Die Beschreibung der Machenschaften
eines anderen Witikonen würde den Rahmen dieses Textes sprengen:
Dr. Herbert Fleißner, Großverleger und Träger des "Großen
Sudetendeutschen Kulturpreises". Allen Interessierten sei das
Buch "Rechte Geschäfte. Der unaufhaltsame Aufstieg des deutschen
Verlegers Herbert Fleißner", Frankfurt/M., 1994 von Hans
Sarkowicz empfohlen.
Völkische Avantgarde
Der Witikobund ist extrem revanchistisch. Das ehemalige
Sudetengebiet soll "heim ins Reich". Um dies zu verdeutlichen,
ein etwas längeres Zitat aus dem Witiko-Brief (Dez. 84/Jan. 85),
geschrieben von Harry Hochfelder von der
Sudetendeutschen Landsmannschaft:
"Wir glauben nicht, daß einer Räumung zumindest
eines beträchtlichen Teils des Sudetengebietes durch die
Tschechen unüberwindliche Schwierigkeiten im Wege stehen, wenn
man folgende Punkte berücksichtigt:
- Die Tschechen haben das
Sudetengebiet niemals zur Gänze besiedeln können. Die dort jetzt
lebende Bevölkerung ist an Zahl wesentlich geringer als vor der
Vertreibung.
- Die im Grenzgebiet jetzt wohnende Bevölkerung ist
nicht dort verwurzelt.
- Die Tschechen sind nicht imstande gewesen, den Schutz der Umwelt
wahrzunehmen.
Dieser Umstand bestätigt, daß die Tschechen das Sudetengebiet nicht als ihre
Heimat ansehen." (zitiert nach G.Herde/A. Stolze, Die
Sudetendeutsche Landsmannschaft, Pahl-Rugenstein 1987)

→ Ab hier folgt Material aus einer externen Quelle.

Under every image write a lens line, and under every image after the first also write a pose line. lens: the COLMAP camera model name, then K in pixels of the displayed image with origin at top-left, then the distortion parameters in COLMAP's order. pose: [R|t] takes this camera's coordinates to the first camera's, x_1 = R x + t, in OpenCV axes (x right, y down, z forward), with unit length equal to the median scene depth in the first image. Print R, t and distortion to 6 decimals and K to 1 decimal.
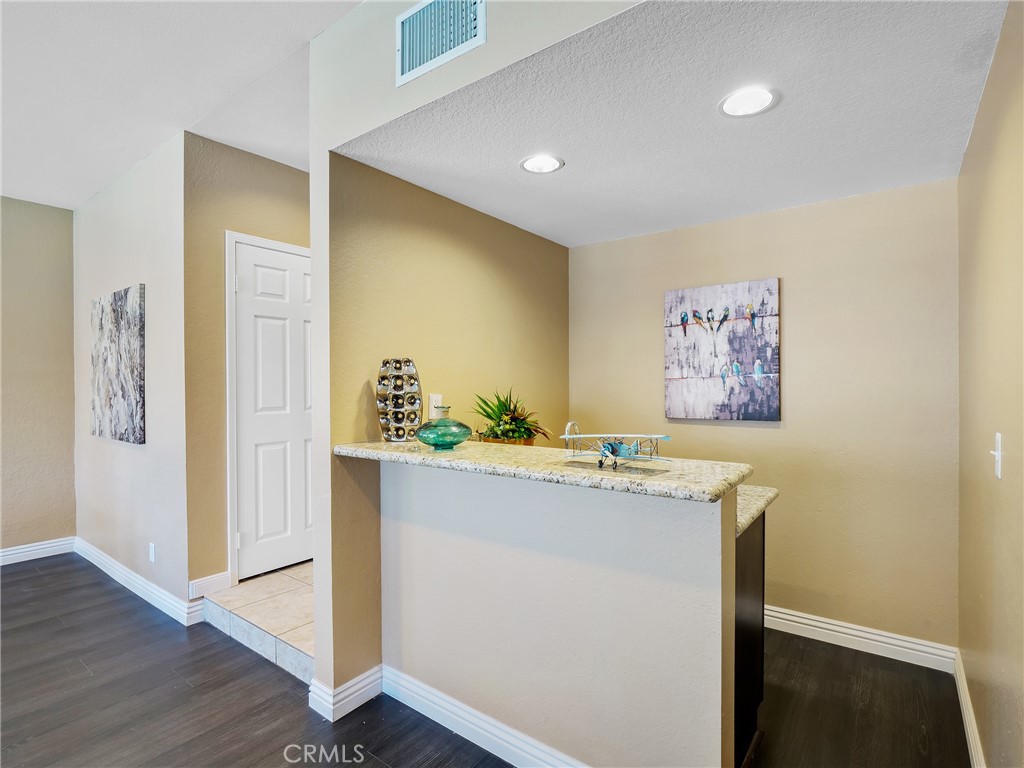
lens RADIAL K [[501.9, 0, 513.9], [0, 501.9, 388.4], [0, 0, 1]] dist [-0.013351, -0.000946]
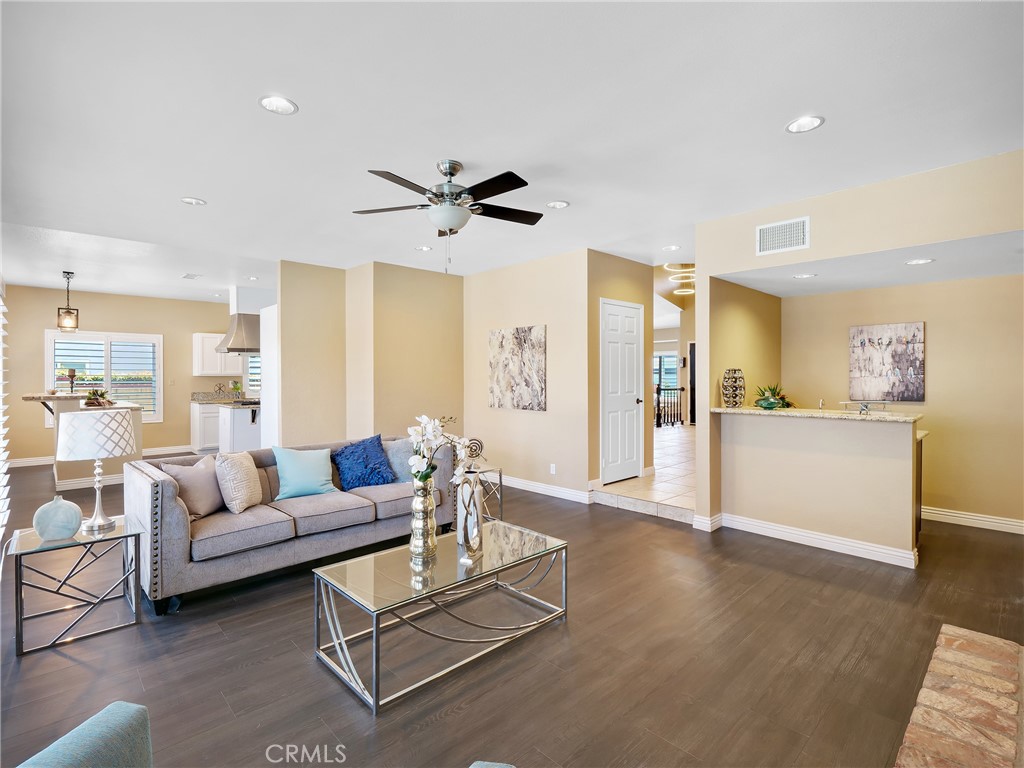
lens RADIAL K [[501.9, 0, 521.3], [0, 501.9, 379.2], [0, 0, 1]] dist [-0.013351, -0.000946]
pose [[0.989197, 0.004400, -0.146526, -0.612887], [-0.004199, 0.999990, 0.001682, -0.011115], [0.146532, -0.001048, 0.989205, -0.939650]]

Allerdings geht es dem Witikobund um mehr -
Hans-Ulrich Kopp nannte es "...
die Zukunft der Deutschen als Kulturvolk"- : um die rassistische
Komponente des Deutschen-Herrenmenschen-Wahnes, ein rein arisches
Deutschland von der Maas bis an die Memel...

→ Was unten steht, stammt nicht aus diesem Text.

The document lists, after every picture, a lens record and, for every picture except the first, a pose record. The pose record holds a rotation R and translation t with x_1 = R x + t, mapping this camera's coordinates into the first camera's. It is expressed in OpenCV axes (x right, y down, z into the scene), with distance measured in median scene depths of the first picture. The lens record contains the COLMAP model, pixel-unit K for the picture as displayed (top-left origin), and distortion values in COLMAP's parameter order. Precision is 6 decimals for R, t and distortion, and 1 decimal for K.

Für diese Ziele arbeitet der Witikobund seit seiner Gründung nach dem selben
Schema. Die Mitglieder besetzen Ämter in anderen Organisationen
und Parteien, bzw. deren Funktionäre werden zu Witikonen gemacht.
So ist es auch zu erklären, daß diese (nur) ca. 1.000 Personen
zählende Gruppe einen solchen Einfluß auf die Sudetendeutsche
Landsmannschaft (ca. 200.000 Mitglieder) ausübt. Nicht nur, daß
viele Witikonen im Vorstand der SL sitzen, auch die
Bundesversammlung der SL besteht schon seit Jahrzehnten zu über
der Hälfte aus Mitgliedern des WB.
Aber auch in vielen rechten Organisationen, die nicht den Vertriebenen
zuzurechnen sind, hat der WB durch seine zugegebenermaßen taktisch gute
Politik mehr als nur ein unbedeutendes Standbein, wie die sicher
unvollständigen Ausführungen im ersten Teil dieses Textes
beweisen.
Aber genau darin kann auch ein Ansatz für eine
erfolgreiche antifaschistische Arbeit bestehen. Denn jede Aktion,
den wir gegen Gruppen wie die "Gesellschaft für freie
Publizistik", die REP, NPD, JN u.v.a.m. führen, trifft Mitglieder
des WB, jede Aktion, die wir gegen den WB führen wollen, kann
auch die ebengenannten Gruppierungen treffen.